1567 - Die Auserwählten
Und wenn du dann noch immer stur bleibst, dann hast du gewonnen.
Vielleicht hilft es dir zu wissen, daß es vielen Kindern so geht wie dir. Die, die am begabtesten sind, fürchten am meisten den Verlust ihrer Freiheit."
Nun weinte Hagea aus Kummer. Sie wußte, daß ihre Mutter fast eine Schlichterin geworden wäre.

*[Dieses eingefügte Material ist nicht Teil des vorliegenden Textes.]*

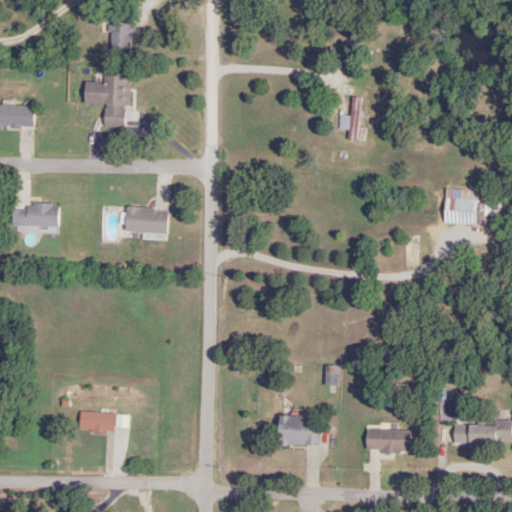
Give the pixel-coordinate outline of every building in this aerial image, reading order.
[(109,22),(109,49),(132,49),(132,22),(109,22)] [(103,83),(84,82),(83,103),(104,104),(103,126),(123,126),(124,105),(128,106),(129,74),(103,73),(103,83)] [(339,115),(339,129),(349,130),(349,136),(357,137),(359,97),(351,97),(350,116),(339,115)] [(0,128),(33,129),(33,105),(0,105),(0,128)] [(478,190),(444,189),(443,224),(476,225),(478,190)] [(11,226),(57,229),(58,207),(12,204),(11,226)] [(124,232),(166,233),(167,209),(125,208),(124,232)] [(336,366),(325,366),(325,385),(336,385),(336,366)] [(114,432),(114,413),(78,413),(78,432),(114,432)] [(319,416),(278,416),(278,446),(319,446),(319,416)] [(453,445),(511,443),(511,421),(493,422),(493,425),(452,426),(453,445)] [(410,452),(410,430),(365,430),(365,452),(410,452)]
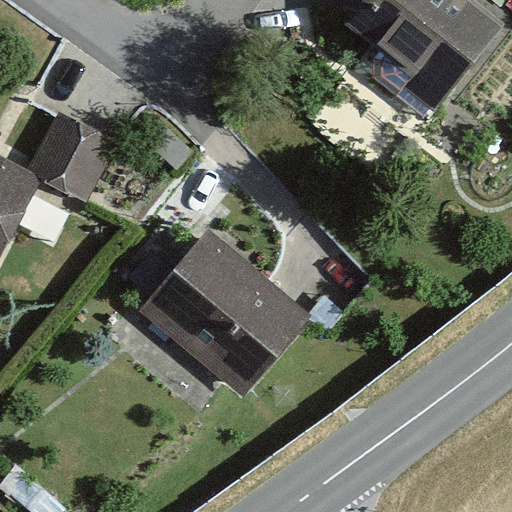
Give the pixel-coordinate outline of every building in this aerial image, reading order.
[(508,16),(485,0),(374,0),(367,10),(437,63),(423,81),(446,98),(508,16)] [(115,140),(68,117),(45,164),(92,187),(115,140)] [(0,255),(41,174),(0,153),(0,255)] [(59,236),(69,209),(32,195),(22,222),(59,236)] [(309,310),(215,231),(155,302),(249,381),(309,310)]
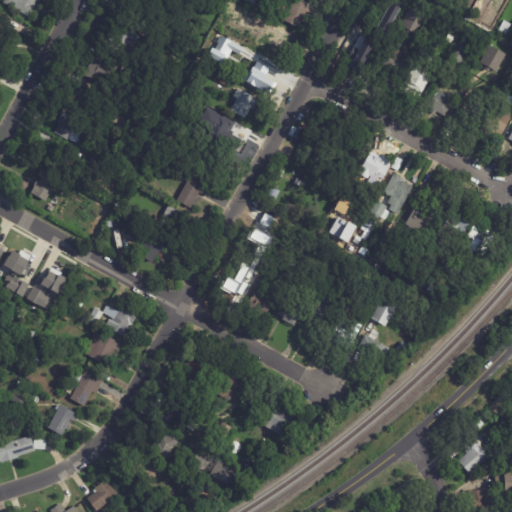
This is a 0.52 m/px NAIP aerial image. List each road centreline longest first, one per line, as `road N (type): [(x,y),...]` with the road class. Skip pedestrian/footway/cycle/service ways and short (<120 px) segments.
road 1 (residential): [(353,0),(118,420),(70,467),(0,494)]
road 2 (residential): [(327,388),(0,208)]
road 3 (tertiary): [(511,343),(414,437),(309,511)]
road 4 (residential): [(511,194),(308,85)]
road 5 (residential): [(75,0),(0,136)]
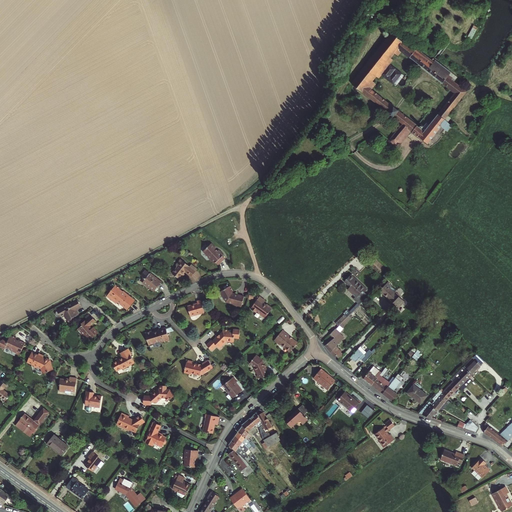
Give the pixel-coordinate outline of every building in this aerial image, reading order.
[(478,27),(470,39),(474,41),(481,30),(478,27)] [(392,116),(397,110),(373,91),(377,86),(374,83),(378,78),(381,80),(384,77),(398,88),(406,78),(392,67),(396,62),(393,60),(397,54),(400,57),(404,52),(458,95),(441,118),(447,123),(470,94),(455,83),(457,80),(453,77),(455,75),(439,63),(438,65),(420,51),(418,54),(396,36),(395,38),(391,42),(355,87),(392,116)] [(396,118),(400,113),(397,110),(392,116),(396,118)] [(396,118),(401,122),(405,117),(400,113),(396,118)] [(401,122),(406,126),(411,131),(414,133),(416,134),(421,129),(405,117),(401,122)] [(421,129),(416,134),(431,146),(445,129),(446,129),(448,128),(447,128),(449,125),(447,123),(441,118),(437,122),(436,122),(435,123),(436,124),(433,128),(430,126),(427,129),(424,127),(422,130),(421,129)] [(411,131),(406,126),(392,143),(398,148),(411,131)] [(411,131),(398,148),(401,150),(414,133),(411,131)] [(219,250),(218,251),(215,251),(215,248),(212,244),(205,249),(205,253),(209,258),(209,260),(211,262),(212,261),(214,263),(215,263),(217,265),(224,259),(222,256),(223,255),(219,250)] [(191,265),(189,267),(180,260),(176,265),(176,267),(177,268),(172,273),(180,279),(184,273),(184,272),(191,277),(197,270),(191,265)] [(161,282),(153,275),(151,275),(149,274),(150,273),(147,270),(145,270),(141,274),(142,276),(145,279),(143,281),(144,283),(153,290),(154,290),(157,292),(159,289),(157,287),(161,282)] [(351,274),(345,281),(348,283),(347,285),(350,288),(349,289),(350,291),(359,281),(351,274)] [(359,281),(350,291),(358,298),(357,299),(360,302),(362,304),(369,296),(365,292),(368,289),(359,281)] [(397,291),(392,286),(393,286),(389,282),(381,291),(390,299),(389,300),(392,303),(393,302),(396,299),(397,300),(400,297),(396,293),(397,291)] [(118,301),(127,309),(135,300),(123,291),(121,292),(119,290),(119,288),(115,285),(107,296),(116,303),(118,301)] [(218,291),(225,301),(233,304),(233,305),(240,307),(243,296),(231,293),(230,291),(232,290),(229,285),(218,291)] [(259,295),(250,308),(256,312),(257,310),(261,312),(261,313),(265,317),(272,306),(266,302),(266,304),(263,302),(265,299),(259,295)] [(405,302),(400,297),(397,300),(396,299),(393,302),(394,303),(398,306),(400,304),(402,306),(405,302)] [(61,308),(67,321),(72,318),(74,316),(73,314),(77,312),(75,308),(80,306),(77,300),(61,308)] [(197,303),(187,306),(189,316),(203,312),(200,300),(196,301),(197,303)] [(360,302),(350,313),(352,314),(362,304),(360,302)] [(87,337),(90,335),(91,334),(93,336),(99,332),(94,326),(92,328),(90,325),(96,320),(92,314),(82,322),(83,324),(77,329),(82,335),(84,333),(87,337)] [(339,327),(347,318),(345,316),(336,325),(339,327)] [(159,342),(166,340),(169,339),(165,327),(158,329),(158,330),(151,332),(151,331),(144,333),(148,345),(154,343),(154,342),(159,341),(159,342)] [(221,344),(226,340),(231,340),(231,336),(232,336),(232,335),(237,335),(238,327),(231,327),(231,330),(227,330),(227,328),(220,328),(220,330),(221,332),(218,335),(217,334),(211,341),(209,339),(204,344),(210,350),(215,345),(217,347),(221,343),(221,344)] [(337,329),(331,335),(334,338),(326,346),(337,357),(342,352),(337,347),(345,338),(340,334),(341,332),(337,329)] [(286,338),(288,336),(281,330),(272,341),(275,344),(276,343),(288,353),(289,351),(290,352),(293,349),(292,348),(295,345),(295,344),(291,340),(290,341),(286,338)] [(15,337),(9,335),(6,341),(2,339),(0,340),(0,347),(4,349),(5,347),(13,350),(13,351),(16,352),(15,353),(19,355),(24,343),(18,340),(17,340),(14,339),(15,337)] [(132,360),(129,354),(128,352),(130,352),(128,347),(119,351),(121,355),(120,355),(120,356),(110,361),(114,369),(119,366),(120,367),(125,365),(125,364),(128,362),(129,363),(132,362),(132,360)] [(361,349),(353,357),(359,363),(363,359),(368,363),(372,359),(361,349)] [(35,367),(37,366),(40,368),(43,373),(53,369),(49,360),(42,357),(43,356),(38,353),(37,355),(31,352),(27,362),(33,365),(33,366),(35,367)] [(478,354),(465,367),(468,369),(473,375),(486,362),(478,354)] [(254,368),(253,369),(255,372),(256,372),(256,374),(257,376),(258,380),(262,378),(263,378),(269,375),(265,365),(263,366),(261,362),(263,360),(256,355),(249,364),(254,368)] [(189,373),(198,375),(211,368),(207,360),(200,365),(198,366),(197,366),(198,365),(194,364),(194,365),(190,364),(191,362),(185,361),(185,362),(184,362),(182,373),(189,375),(189,373)] [(314,378),(328,390),(335,381),(332,379),(331,380),(328,377),(329,375),(321,369),(314,378)] [(378,380),(381,375),(373,369),(369,374),(378,380)] [(461,387),(473,375),(468,369),(461,376),(460,375),(459,376),(460,377),(456,382),(461,387)] [(361,378),(364,380),(369,374),(366,371),(361,378)] [(372,386),(378,380),(369,374),(364,380),(372,386)] [(72,380),(62,378),(62,383),(63,383),(62,386),(61,391),(67,392),(67,390),(77,392),(79,378),(72,377),(72,380)] [(223,385),(227,390),(228,392),(233,398),(242,391),(237,385),(237,386),(235,383),(236,382),(232,377),(223,385)] [(393,391),(401,381),(397,377),(392,383),(389,387),(384,394),(394,401),(399,395),(393,391)] [(451,399),(461,387),(456,382),(453,379),(449,383),(447,384),(442,390),(444,392),(450,398),(451,399)] [(387,386),(378,380),(372,386),(384,394),(389,387),(387,386)] [(0,396),(1,396),(8,401),(12,396),(5,390),(8,386),(3,382),(0,385),(0,396)] [(422,403),(428,395),(414,384),(408,392),(422,403)] [(150,402),(156,402),(158,400),(158,401),(161,398),(161,397),(165,398),(168,401),(171,398),(171,399),(175,396),(170,390),(166,390),(166,386),(159,386),(159,390),(158,390),(156,392),(154,390),(150,394),(151,396),(150,397),(149,396),(143,396),(143,405),(150,405),(150,402)] [(450,398),(444,392),(442,390),(437,396),(439,398),(434,403),(441,409),(450,398)] [(92,406),(100,408),(102,396),(98,396),(97,397),(94,396),(94,393),(87,391),(85,400),(86,400),(85,405),(87,405),(87,406),(92,407),(92,406)] [(359,402),(346,392),(339,401),(355,413),(358,408),(356,407),(359,402)] [(450,398),(441,409),(442,410),(451,399),(450,398)] [(439,411),(432,405),(433,403),(431,402),(420,414),(433,419),(439,411)] [(304,425),(309,421),(305,416),(310,412),(305,405),(287,419),(293,427),(301,421),(304,425)] [(261,423),(258,416),(256,413),(248,419),(253,427),(256,425),(258,429),(261,427),(259,425),(261,423)] [(264,413),(258,416),(261,423),(259,425),(261,427),(258,429),(263,442),(268,438),(268,437),(267,435),(266,435),(266,434),(267,433),(266,431),(271,429),(264,413)] [(122,414),(117,424),(124,427),(124,429),(129,431),(130,430),(136,433),(139,426),(145,422),(140,416),(132,421),(129,420),(130,417),(122,414)] [(25,418),(20,424),(34,435),(46,421),(40,416),(35,422),(26,415),(25,417),(25,418)] [(207,419),(204,432),(214,434),(216,425),(219,425),(220,417),(207,415),(207,419)] [(252,428),(253,427),(248,419),(241,425),(241,426),(248,436),(250,435),(251,437),(252,436),(254,439),(255,437),(254,435),(255,434),(254,433),(255,432),(252,428)] [(389,427),(386,429),(385,427),(376,434),(382,441),(382,442),(386,447),(396,439),(391,433),(391,434),(388,431),(396,425),(391,419),(386,423),(389,427)] [(154,443),(159,446),(160,443),(164,445),(164,444),(165,444),(166,442),(165,441),(167,439),(163,437),(164,436),(161,434),(160,436),(157,434),(158,433),(161,426),(154,423),(148,435),(149,435),(148,438),(146,443),(153,446),(154,443)] [(467,426),(464,430),(478,434),(481,430),(474,424),(470,427),(467,426)] [(497,431),(487,425),(485,428),(488,430),(485,433),(492,438),(497,431)] [(241,426),(238,431),(248,444),(246,441),(249,438),(248,436),(241,426)] [(503,436),(504,436),(511,429),(509,427),(501,434),(503,436)] [(248,444),(238,431),(235,435),(243,447),(245,444),(246,446),(248,444)] [(501,434),(497,431),(492,438),(500,444),(505,437),(504,436),(503,436),(501,434)] [(274,434),(270,437),(274,443),(278,441),(274,434)] [(243,447),(235,435),(232,440),(242,453),(243,452),(241,450),(243,447)] [(56,436),(49,445),(63,457),(70,448),(56,436)] [(264,450),(266,448),(273,444),(274,443),(270,437),(268,438),(263,442),(264,443),(262,444),(261,445),(264,450)] [(509,440),(505,437),(500,444),(504,446),(509,440)] [(246,458),(242,453),(232,440),(229,444),(232,448),(234,450),(239,456),(243,461),(246,458)] [(286,447),(282,451),(287,457),(291,454),(286,447)] [(440,458),(453,463),(454,460),(457,461),(461,463),(464,454),(455,451),(454,454),(450,452),(451,451),(443,448),(440,458)] [(198,451),(185,449),(184,456),(185,457),(185,460),(184,466),(190,467),(197,468),(198,462),(196,461),(196,458),(197,458),(198,451)] [(254,473),(243,461),(239,456),(234,450),(229,454),(248,477),(254,473)] [(90,469),(94,472),(103,461),(99,458),(100,457),(94,452),(89,458),(91,460),(86,466),(88,468),(89,470),(90,469)] [(491,471),(485,466),(486,464),(481,459),(473,469),(484,479),(491,471)] [(184,495),(185,496),(190,485),(183,482),(185,478),(179,476),(172,490),(177,492),(177,496),(181,498),(184,495)] [(74,478),(68,487),(84,500),(91,491),(74,478)] [(137,508),(145,501),(146,500),(141,494),(138,496),(132,490),(123,485),(125,482),(121,480),(116,491),(128,497),(137,508)] [(0,499),(5,503),(11,494),(0,485),(0,499)] [(511,505),(507,494),(509,493),(506,487),(493,493),(502,511),(511,505)] [(242,489),(230,498),(233,503),(239,511),(242,511),(245,510),(242,506),(247,502),(254,511),(259,511),(257,509),(242,489)] [(208,500),(200,511),(209,511),(212,509),(211,508),(218,497),(211,493),(207,499),(208,500)] [(274,497),(261,505),(265,511),(278,503),(274,497)]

Vor vielen Jahren, mit so vielen Hoffnungen und mit so viel Enttäuschung, als sie an ihrem großen Ziel gescheitert war. Nein, Bluda konnte man wirklich nicht mehr umstimmen. Wenn sie es doch nur mit Vater zu tun gehabt hätte, aber Aerton war keiner, der in ihrer Lebensgemeinschaft die Entscheidungen allein traf. „Ach Hagea!"
Bluda setzte sich zu ihr auf die Bank. Einen Arm legte die Linguidin um ihre Schultern, mit einem Zipfel ihres Ärmels trocknete sie sanft Hageas Tränen. „Du mußt nicht denken, Kleine, daß ich dich nicht liebe. Ich liebe dich mehr als fast alles im Universum."
„Das glaube ich nicht", erwiderte sie mit gesenktem Kopf. „Du hast mir gesagt, alles im Universum sei gleich viel wert."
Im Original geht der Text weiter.